_Work task:_ Check each line of the entries below for the string "Right"; copy every line where it appears.

Provided records: Begin

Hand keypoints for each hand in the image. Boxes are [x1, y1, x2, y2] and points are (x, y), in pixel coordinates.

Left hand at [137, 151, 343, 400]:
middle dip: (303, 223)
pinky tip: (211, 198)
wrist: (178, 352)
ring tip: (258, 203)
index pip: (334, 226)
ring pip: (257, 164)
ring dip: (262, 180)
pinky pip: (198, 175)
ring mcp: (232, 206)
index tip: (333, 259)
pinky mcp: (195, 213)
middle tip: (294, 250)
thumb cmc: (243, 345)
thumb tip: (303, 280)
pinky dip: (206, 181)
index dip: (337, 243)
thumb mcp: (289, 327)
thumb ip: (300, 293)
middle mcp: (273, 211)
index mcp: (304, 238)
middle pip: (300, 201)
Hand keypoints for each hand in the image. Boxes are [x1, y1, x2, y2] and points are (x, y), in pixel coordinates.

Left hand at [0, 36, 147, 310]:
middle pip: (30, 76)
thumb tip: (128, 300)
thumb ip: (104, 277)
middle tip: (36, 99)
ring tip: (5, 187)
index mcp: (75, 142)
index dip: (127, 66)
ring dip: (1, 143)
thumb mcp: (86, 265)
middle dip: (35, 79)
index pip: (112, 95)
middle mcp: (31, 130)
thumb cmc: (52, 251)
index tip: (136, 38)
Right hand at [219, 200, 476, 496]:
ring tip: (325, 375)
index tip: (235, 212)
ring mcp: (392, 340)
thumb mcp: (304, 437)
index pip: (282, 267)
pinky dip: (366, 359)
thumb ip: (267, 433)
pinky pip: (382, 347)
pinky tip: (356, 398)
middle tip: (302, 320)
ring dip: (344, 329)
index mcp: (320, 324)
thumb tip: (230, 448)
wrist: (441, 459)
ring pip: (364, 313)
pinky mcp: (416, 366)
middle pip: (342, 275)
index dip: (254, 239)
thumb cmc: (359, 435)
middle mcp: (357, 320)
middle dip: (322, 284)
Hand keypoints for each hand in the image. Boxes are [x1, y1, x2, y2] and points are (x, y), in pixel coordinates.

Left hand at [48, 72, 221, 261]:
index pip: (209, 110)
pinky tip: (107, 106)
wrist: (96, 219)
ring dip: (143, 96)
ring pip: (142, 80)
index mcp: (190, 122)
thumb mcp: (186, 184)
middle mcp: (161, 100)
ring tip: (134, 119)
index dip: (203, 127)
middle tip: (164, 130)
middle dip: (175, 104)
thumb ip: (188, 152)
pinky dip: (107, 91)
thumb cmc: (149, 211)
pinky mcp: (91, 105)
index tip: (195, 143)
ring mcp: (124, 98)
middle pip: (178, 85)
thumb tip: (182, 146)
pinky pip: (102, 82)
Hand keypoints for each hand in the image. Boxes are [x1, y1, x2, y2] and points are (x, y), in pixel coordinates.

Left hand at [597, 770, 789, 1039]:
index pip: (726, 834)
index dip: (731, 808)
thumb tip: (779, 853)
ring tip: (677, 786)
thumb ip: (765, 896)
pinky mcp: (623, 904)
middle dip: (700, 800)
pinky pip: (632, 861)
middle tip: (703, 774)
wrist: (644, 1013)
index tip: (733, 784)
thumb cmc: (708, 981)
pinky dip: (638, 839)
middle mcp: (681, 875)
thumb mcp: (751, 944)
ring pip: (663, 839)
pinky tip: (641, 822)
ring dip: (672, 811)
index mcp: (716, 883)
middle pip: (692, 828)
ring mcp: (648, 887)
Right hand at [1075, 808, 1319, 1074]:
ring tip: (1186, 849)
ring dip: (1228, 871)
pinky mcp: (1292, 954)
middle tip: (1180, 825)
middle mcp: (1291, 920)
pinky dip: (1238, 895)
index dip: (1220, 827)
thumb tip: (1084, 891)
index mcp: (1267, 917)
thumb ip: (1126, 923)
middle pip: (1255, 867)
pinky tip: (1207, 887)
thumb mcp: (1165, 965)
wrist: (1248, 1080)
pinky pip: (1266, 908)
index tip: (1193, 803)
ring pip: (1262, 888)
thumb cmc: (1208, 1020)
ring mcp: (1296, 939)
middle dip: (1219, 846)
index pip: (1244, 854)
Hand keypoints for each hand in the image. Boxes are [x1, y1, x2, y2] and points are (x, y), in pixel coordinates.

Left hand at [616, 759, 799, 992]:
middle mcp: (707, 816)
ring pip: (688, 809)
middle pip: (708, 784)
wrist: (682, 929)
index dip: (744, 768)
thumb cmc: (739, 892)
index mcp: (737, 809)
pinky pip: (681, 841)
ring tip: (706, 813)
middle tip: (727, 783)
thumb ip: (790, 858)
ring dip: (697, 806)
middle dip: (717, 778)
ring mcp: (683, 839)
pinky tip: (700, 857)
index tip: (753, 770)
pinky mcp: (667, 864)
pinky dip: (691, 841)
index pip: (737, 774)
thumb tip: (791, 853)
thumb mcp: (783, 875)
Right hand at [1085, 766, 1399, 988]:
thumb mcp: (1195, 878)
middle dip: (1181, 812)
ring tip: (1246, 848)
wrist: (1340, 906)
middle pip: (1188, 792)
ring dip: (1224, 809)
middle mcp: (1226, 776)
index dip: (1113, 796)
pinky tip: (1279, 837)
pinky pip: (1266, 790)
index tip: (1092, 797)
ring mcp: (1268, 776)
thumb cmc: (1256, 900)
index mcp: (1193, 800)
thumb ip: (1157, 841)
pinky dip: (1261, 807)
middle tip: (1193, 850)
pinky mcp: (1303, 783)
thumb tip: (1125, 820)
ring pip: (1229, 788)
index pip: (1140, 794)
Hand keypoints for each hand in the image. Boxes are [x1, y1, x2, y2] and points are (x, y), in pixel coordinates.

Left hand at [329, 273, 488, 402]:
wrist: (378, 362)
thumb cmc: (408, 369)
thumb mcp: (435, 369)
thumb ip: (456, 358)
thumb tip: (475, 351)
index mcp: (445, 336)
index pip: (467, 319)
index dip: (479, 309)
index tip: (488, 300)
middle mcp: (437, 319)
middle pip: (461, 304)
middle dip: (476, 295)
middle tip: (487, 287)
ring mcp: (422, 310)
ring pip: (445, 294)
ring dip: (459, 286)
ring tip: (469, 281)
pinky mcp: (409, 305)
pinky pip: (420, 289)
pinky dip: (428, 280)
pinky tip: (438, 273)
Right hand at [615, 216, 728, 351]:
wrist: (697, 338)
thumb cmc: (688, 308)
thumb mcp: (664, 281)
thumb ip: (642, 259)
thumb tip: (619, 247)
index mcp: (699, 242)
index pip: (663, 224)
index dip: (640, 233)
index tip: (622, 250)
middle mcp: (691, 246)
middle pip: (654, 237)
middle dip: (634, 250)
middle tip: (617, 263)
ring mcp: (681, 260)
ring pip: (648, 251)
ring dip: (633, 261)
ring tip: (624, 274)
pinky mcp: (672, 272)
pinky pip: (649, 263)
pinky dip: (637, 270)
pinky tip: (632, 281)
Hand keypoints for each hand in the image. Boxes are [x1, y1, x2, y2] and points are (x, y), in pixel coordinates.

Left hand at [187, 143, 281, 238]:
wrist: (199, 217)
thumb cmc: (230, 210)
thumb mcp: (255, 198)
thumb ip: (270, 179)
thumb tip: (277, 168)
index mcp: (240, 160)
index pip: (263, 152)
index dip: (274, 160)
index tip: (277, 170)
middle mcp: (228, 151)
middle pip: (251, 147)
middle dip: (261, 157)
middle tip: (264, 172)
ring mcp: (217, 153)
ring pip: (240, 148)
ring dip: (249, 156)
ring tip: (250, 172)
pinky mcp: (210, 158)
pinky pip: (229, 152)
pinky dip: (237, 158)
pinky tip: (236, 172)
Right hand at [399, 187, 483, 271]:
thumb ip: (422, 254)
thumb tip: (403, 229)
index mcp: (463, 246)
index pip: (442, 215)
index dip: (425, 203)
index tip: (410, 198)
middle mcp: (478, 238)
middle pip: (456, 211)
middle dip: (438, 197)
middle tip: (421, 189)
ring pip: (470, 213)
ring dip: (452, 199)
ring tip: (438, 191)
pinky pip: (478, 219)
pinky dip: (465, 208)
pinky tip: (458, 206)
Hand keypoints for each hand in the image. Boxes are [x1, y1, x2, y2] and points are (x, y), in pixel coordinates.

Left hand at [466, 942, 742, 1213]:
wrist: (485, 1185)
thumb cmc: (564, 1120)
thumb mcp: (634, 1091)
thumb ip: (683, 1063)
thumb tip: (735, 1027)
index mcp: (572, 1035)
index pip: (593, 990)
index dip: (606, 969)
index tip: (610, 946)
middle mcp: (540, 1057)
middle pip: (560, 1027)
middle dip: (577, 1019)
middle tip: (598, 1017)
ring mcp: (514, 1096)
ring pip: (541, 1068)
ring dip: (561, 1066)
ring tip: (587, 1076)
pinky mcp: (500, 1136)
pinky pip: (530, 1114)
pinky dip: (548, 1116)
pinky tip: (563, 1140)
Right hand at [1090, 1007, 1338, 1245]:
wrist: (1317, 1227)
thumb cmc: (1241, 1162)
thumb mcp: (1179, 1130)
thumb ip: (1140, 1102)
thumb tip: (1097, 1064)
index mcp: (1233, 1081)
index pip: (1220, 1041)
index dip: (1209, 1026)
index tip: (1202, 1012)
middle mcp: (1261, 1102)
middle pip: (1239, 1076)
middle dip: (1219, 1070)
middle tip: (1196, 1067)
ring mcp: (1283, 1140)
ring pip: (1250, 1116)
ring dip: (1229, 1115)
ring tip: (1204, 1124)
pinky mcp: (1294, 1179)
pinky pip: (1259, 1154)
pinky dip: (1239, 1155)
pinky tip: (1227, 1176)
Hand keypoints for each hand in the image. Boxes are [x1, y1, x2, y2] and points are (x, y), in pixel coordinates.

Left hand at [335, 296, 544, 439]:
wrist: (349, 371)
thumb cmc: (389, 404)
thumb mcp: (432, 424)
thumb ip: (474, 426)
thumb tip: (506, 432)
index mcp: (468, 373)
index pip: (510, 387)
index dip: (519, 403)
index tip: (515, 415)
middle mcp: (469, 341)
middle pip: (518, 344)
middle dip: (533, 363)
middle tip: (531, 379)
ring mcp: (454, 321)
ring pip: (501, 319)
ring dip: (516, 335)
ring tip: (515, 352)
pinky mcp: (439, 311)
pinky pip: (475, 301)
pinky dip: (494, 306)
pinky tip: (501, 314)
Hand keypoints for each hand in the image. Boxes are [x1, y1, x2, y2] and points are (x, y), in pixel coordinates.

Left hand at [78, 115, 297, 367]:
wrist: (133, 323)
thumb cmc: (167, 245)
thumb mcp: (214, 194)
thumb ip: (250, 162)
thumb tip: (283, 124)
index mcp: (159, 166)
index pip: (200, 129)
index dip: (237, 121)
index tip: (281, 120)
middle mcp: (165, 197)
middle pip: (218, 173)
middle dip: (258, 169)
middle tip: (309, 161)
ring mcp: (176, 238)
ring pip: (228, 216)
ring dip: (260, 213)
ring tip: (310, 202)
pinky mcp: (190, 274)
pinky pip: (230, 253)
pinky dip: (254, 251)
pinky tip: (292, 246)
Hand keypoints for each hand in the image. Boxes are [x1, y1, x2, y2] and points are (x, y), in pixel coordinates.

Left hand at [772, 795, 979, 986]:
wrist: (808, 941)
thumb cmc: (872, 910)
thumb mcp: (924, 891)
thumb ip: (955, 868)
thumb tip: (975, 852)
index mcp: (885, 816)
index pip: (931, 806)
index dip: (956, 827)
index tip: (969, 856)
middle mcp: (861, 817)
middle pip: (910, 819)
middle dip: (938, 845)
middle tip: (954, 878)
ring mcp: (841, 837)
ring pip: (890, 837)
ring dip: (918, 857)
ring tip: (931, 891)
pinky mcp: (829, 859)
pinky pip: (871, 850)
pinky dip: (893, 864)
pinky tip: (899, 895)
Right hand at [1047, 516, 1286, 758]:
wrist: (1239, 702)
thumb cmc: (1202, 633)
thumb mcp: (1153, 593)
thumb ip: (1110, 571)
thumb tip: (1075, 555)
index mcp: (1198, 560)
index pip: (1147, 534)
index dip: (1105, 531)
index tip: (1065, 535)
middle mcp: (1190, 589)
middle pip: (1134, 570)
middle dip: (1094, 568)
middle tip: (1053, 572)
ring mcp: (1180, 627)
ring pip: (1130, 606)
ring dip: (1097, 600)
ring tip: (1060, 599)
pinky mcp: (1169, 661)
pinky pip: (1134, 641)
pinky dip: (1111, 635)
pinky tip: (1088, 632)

Provided records: End

_Response area:_
Right hand at [219, 200, 476, 496]:
Right hand at [1075, 808, 1319, 1074]:
Right hand at [1085, 766, 1399, 988]:
Right hand at [615, 216, 728, 351]:
Right hand at [399, 187, 483, 271]:
Right hand at [1090, 1007, 1338, 1245]:
Right hand at [1047, 516, 1286, 758]:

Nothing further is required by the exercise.